Swimming Out of Guilt — David Ulin talks to Art Spiegelman about MetaMaus at the LA Times:

“I didn’t predict this for myself,” Spiegelman admits, firing up another cigarette. “I thought ‘Maus’ was going to take two years and I’d move on with my life. But it’s an ongoing wrestling match. Basically ‘Breakdowns’ ” — the 2008 collection that recontextualized his early work, including the first three-page “Maus” strip, from 1972 — “and ‘MetaMaus’ are the great retrospections, the period of my life I’m still swimming out of. Then I get to find out if there’s any other stuff in my pockets to make bets with.”

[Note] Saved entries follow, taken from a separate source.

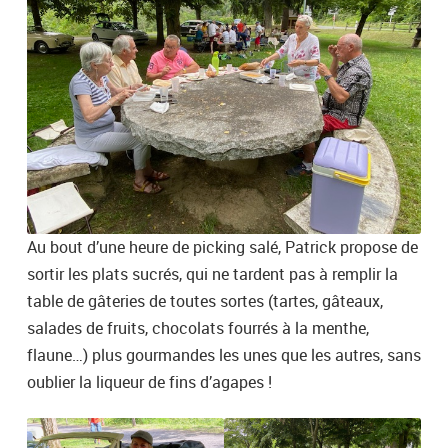
Au bout d’une heure de picking salé, Patrick propose de
sortir les plats sucrés, qui ne tardent pas à remplir la
table de gâteries de toutes sortes (tartes, gâteaux,
salades de fruits, chocolats fourrés à la menthe,
flaune…) plus gourmandes les unes que les autres, sans
oublier la liqueur de fins d’agapes !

The World We Live In — Author William Gibson interviewed at the A.V. Club:

I don’t actually think of science fiction as primarily a predictive form. That’s its cultural reputation and that’s what lots of people believe it is, but my approach has always been that it’s invariably about the day it was written in. Regardless of what the author tells us, it can’t really be anything else. There’s no way it can be about the future, except it pretends to be the future. It’s like reading 1984. What it’s actually about is 1948, the year it was written. You see Orwell responding to various aspects of the world he lived in, which was changing, since the world always is.

See also: Margaret Atwood talks about speculative fiction and her new collection of essays Other Worlds with CBC Radio (audio) and The Globe and Mail.

And finally…

Trash — Nathan Heller on film critic Pauline Kael, a new collection of her work, The Age of Movies: Selected Writings of Pauline Kael, and Brian Kellow’s new biography Pauline Kael: A Life in the Dark:

Kael realized that the pictures had a chance to succeed where classic books, painting, and art music had been shunted from the mainstream; she thought a tolerance for “trash” was key to maintaining this openness and innovation. Still, she was no fugitive from the old arts. Kael once said that she’d rather live in a world without movies than in a world without books, and she resented the decline of public literary dialogue. She saw the movies as American art’s second chance.

Also at The New Yorker, Richard Brody looks back Kael’s book 5001 Nights at the Movies.